[SUPPLIED ENTRIES Boundary: Start]

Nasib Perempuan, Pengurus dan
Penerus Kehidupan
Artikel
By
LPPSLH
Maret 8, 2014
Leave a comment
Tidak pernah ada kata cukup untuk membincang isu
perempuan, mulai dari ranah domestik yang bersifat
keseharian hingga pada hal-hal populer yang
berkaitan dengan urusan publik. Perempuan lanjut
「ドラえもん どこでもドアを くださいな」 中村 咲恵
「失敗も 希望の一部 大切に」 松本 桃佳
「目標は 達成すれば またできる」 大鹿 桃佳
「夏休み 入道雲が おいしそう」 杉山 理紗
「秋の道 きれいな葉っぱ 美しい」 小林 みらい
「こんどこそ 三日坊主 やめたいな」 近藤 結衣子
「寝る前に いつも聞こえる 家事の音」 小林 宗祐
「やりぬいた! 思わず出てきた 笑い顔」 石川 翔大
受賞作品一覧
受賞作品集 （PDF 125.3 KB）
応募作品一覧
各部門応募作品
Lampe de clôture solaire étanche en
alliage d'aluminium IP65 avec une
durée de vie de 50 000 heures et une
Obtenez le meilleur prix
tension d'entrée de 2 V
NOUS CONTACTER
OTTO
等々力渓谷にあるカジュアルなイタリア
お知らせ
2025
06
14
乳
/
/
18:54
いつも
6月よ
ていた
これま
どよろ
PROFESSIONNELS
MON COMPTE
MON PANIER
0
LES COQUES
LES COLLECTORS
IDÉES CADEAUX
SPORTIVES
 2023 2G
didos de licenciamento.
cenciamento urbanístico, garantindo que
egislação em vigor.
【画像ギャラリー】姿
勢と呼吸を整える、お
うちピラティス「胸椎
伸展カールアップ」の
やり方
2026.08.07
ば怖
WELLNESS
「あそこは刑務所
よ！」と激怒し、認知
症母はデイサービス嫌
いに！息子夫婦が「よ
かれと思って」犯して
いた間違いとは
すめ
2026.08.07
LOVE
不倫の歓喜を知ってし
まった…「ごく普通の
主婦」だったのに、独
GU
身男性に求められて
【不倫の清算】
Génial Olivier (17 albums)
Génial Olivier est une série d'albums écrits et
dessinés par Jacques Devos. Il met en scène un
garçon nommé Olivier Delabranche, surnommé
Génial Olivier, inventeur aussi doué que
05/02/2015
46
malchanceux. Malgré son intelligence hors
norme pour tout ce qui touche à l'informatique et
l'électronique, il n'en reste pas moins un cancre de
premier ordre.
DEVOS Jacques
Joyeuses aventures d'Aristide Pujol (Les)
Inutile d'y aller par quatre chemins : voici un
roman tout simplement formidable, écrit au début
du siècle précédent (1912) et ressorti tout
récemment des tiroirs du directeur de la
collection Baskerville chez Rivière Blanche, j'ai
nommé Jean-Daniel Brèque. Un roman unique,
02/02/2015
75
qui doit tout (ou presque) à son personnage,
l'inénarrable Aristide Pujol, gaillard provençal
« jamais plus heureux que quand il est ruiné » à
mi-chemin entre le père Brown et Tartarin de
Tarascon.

[SUPPLIED ENTRIES Boundary: End]

(INSTRUCTIONS TO FOLLOW):
Where a line above holds the string "Génial", show that line.

(ANSWER BOX):
Génial Olivier (17 albums)
Génial Olivier est une série d'albums écrits et
Génial Olivier, inventeur aussi doué que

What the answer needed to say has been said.